Rebecca Solnit reminds us that hope lives in uncertainty and that collective action can shape even when outcomes are not guaranteed. Hope, then, is neither optimism nor denial; it is a commitment to act without certainty, to wager the possibility that our efforts matter.

Finally, Jane Goodall orients us toward interdependence and stewardship, insisting on intergenerational responsibility and attention to the more-than-human world. Her ethic invites education to expand its circle of concern beyond humans, recognizing that our futures are tangled with the soil, water, animals, and air that make life possible.

They as well as others, like Waubgeshig Rice, Arundhati Roy and Byung-chul Han, who confront the world with their thinking and activism, position hope as a socially grounded, ethically demanding practice. Generative hope becomes both method and horizon: it governs how we research and what futures we commit to making possible.

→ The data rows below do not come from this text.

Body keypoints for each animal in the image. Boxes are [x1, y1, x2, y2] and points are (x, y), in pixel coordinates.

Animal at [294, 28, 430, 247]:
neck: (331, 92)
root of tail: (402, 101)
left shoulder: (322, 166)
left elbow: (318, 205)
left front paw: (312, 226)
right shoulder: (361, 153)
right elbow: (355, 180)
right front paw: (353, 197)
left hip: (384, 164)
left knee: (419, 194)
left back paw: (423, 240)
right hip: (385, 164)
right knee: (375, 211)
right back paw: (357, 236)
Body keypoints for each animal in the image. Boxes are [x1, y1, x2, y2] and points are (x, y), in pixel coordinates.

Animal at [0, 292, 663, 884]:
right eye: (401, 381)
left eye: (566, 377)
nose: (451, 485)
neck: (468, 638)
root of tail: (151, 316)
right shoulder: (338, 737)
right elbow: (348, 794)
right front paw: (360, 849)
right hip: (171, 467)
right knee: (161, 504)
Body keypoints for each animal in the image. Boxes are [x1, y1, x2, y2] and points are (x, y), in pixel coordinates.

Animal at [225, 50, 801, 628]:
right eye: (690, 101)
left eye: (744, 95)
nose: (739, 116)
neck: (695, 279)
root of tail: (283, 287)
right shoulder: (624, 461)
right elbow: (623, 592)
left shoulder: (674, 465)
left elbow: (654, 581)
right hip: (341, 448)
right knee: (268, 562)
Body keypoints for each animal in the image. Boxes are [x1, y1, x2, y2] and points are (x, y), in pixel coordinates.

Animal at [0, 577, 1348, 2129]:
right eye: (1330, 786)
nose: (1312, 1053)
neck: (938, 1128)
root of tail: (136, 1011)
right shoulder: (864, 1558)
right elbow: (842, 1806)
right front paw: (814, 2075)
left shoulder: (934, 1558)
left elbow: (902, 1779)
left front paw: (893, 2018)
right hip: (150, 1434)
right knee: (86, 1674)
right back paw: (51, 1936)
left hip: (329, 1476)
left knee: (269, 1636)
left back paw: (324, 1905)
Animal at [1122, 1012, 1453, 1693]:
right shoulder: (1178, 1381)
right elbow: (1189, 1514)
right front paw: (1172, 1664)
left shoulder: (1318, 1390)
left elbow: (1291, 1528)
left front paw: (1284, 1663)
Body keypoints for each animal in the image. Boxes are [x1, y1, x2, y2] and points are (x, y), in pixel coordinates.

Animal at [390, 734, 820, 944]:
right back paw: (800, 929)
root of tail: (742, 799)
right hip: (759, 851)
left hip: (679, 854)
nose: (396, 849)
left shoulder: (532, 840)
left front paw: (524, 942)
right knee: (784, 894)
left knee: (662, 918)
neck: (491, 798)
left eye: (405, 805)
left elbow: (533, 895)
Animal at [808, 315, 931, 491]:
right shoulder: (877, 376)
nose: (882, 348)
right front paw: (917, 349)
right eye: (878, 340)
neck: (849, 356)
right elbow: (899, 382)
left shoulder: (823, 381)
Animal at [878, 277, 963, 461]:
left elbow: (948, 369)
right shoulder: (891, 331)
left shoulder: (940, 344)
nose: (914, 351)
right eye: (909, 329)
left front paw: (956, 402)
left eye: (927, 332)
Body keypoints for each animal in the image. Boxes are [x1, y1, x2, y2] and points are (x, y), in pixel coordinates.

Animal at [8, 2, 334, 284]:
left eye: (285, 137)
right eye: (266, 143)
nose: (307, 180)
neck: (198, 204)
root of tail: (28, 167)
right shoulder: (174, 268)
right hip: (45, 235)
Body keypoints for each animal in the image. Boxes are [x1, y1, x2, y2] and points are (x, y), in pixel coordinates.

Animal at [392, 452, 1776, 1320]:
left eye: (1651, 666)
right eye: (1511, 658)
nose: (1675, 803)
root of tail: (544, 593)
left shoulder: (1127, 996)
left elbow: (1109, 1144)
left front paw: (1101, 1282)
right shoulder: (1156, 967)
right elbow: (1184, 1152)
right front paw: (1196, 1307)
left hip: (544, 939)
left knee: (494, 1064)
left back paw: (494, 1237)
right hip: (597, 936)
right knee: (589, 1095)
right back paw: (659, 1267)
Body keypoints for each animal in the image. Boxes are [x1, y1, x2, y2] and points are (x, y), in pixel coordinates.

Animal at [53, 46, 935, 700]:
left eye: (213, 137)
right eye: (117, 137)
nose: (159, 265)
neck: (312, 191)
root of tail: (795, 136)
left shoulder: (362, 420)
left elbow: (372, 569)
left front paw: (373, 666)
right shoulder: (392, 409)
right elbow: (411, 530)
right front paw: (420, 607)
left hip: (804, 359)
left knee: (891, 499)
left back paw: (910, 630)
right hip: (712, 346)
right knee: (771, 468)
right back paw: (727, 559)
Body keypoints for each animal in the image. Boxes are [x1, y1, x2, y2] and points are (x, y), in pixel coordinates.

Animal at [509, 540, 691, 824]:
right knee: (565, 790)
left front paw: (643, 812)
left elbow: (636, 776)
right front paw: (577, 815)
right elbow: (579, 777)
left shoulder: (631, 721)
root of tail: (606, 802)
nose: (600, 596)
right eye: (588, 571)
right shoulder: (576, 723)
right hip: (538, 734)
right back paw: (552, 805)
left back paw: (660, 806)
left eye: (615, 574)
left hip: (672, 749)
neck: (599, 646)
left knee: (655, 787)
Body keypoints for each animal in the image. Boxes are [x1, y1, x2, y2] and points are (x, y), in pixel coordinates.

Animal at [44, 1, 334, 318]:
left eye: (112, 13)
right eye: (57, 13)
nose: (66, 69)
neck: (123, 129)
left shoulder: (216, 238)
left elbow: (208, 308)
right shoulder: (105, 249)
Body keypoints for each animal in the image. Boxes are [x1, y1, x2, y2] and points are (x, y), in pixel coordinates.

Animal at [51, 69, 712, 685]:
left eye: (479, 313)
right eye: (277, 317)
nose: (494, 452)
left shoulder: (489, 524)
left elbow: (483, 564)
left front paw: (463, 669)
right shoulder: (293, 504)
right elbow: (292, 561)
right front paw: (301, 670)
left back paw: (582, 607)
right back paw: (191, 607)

The GSRC as a Site of Collective Radical Hope

Now, the GSRC is not merely an event. It is a laboratory for generative hope. Panels, roundtables, online posters, and workshops will convey expressions of hope from a vast array of scholars. By foregrounding intersectionality and interdisciplinary appreciation, the conference refuses a standard approach to education and invites conversation across different fields, methods, identities, and places.

Essentially, the conference becomes a mirror and a map. It will reflect the lived experiences that shape our scholarship while charting routes toward more just educational futures.

Choosing Hope, Building Worlds

To choose hope now is to refuse inevitability. Generative hope does not deny grief; it honors it as a teacher and companion to struggle. Amid disorder, we commit to the patient work of world-building.

Let this year’s GSRC be a site where hope is not simply spoken but enacted: a space where we rehearse the futures we need and invite others to join us in making them real. In doing so, we remind ourselves that uncertainty is not only a threat, but an opportunity to see what is possible.


Rafiel Rajinthrakumar is an independent writer, whose work focuses on critical pedagogies, teaching, popular culture, and sports. He is a second-year student in the Master of Teaching (MT) program at OISE and resides in the Greater Toronto Area.